(Reuters) - The first criminal trial of protesters who thronged Washington streets for sometimes violent Jan. 20 protests against U.S. President Donald Trump’s inauguration ended with six people cleared of rioting charges, according to court records and prosecutors.
Police in Washington arrested more than 200 people in the protests, during which black-clad activists smashed store windows, blocked traffic and fought with police.
Of the 234 arrested, 20 have already entered guilty pleas, charges have been dropped against 20 more and 188 are due to be tried in batches of about six people at a time next year, according to the U.S. Attorney’s Office in Washington.
Prosecutors contended during the four-week trial that the six defendants had been part of the group that became violent during the Inauguration Day protests. Those protests were far smaller than the Women’s March the following day, in which hundreds of thousands of people poured into several major U.S. cities, including Washington.
Defense attorneys argued that prosecutors never proved that the six people on trial - Michelle Macchio, Jennifer Armento, Christina Simmons, Alexei Wood, Oliver Harris and Brittne Lawson - committed specific acts of violence.

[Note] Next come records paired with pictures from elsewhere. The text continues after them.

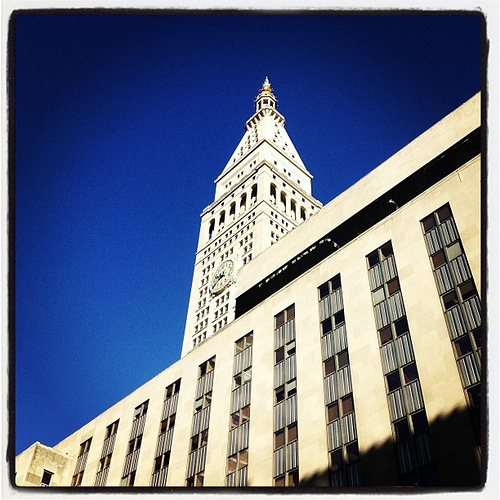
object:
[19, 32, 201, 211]
sky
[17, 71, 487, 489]
white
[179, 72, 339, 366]
tower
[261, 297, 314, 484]
line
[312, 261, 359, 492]
windows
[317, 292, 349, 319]
squares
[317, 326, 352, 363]
ridges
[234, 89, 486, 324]
platform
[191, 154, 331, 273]
arches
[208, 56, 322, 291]
narrow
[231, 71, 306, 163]
top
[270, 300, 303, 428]
window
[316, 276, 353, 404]
building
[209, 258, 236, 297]
clock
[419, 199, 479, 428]
row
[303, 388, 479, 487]
shadow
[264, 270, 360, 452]
eight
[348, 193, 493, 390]
set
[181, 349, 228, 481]
three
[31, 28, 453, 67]
blue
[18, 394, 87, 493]
part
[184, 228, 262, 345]
small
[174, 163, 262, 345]
windows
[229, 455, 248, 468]
light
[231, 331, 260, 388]
lit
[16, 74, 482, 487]
building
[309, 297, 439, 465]
wall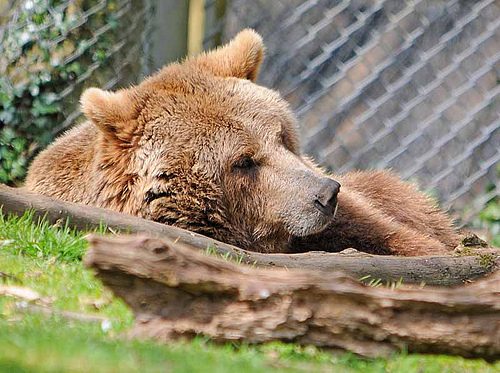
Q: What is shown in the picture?
A: A grassy area.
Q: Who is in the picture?
A: A bear.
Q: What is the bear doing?
A: Laying down.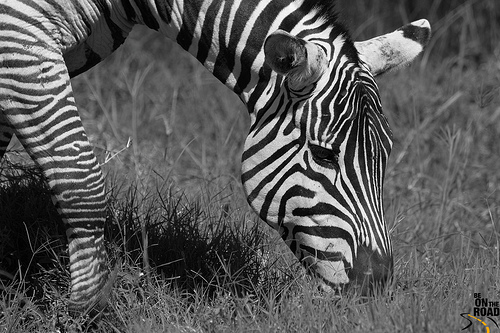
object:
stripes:
[250, 139, 334, 235]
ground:
[0, 10, 500, 333]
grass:
[0, 10, 500, 333]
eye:
[309, 145, 336, 163]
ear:
[264, 29, 326, 90]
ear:
[353, 18, 431, 77]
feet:
[64, 292, 110, 333]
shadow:
[0, 171, 270, 293]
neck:
[193, 0, 279, 88]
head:
[239, 80, 394, 301]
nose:
[351, 246, 395, 297]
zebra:
[0, 0, 428, 333]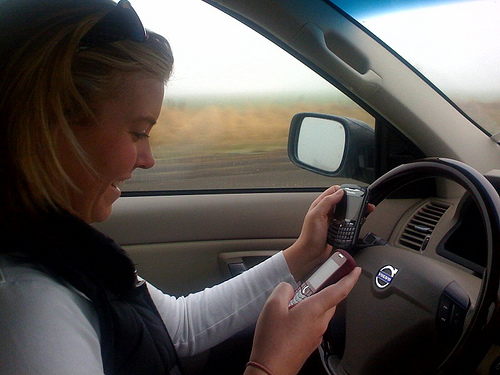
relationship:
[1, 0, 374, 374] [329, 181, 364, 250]
girl holding cell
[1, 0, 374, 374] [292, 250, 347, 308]
girl holding cell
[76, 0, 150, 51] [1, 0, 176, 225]
sunglasses on head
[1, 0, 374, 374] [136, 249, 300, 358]
girl wearing long sleeve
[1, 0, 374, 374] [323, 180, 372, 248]
girl has phones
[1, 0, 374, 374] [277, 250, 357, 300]
girl has phones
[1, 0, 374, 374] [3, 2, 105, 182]
girl has hair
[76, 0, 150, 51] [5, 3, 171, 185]
sunglasses in hair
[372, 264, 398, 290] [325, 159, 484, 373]
logo on steering wheel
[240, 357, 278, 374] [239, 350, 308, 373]
tie on wrist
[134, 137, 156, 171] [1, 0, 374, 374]
nose of girl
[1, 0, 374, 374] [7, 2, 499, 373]
girl sitting in car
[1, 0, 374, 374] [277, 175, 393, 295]
girl holding phones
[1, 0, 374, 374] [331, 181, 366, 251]
girl holding cellphone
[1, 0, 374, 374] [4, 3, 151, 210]
girl with hair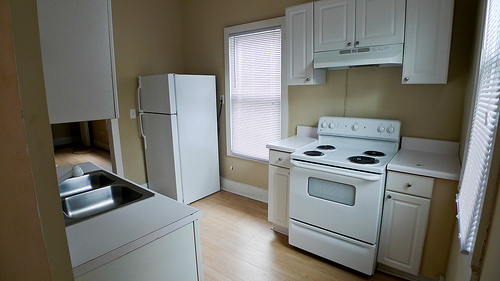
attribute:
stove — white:
[287, 114, 402, 276]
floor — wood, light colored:
[186, 189, 406, 280]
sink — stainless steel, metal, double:
[58, 168, 155, 227]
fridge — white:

“All the government proved was that these individuals showed up and walked as protesters,” defense attorney Sarah Kroff told the jury, according to The Washington Post. “That is not a crime.”
The U.S. Attorney’s Office in the District of Columbia said it would push ahead with prosecuting the remaining 188 people awaiting trial.
“The evidence shows that a riot occurred on Jan. 20, 2017, during which numerous public and private properties were damaged or destroyed,” spokesman Bill Miller said in a statement. “In the remaining pending cases, we look forward to the same rigorous review for each defendant.”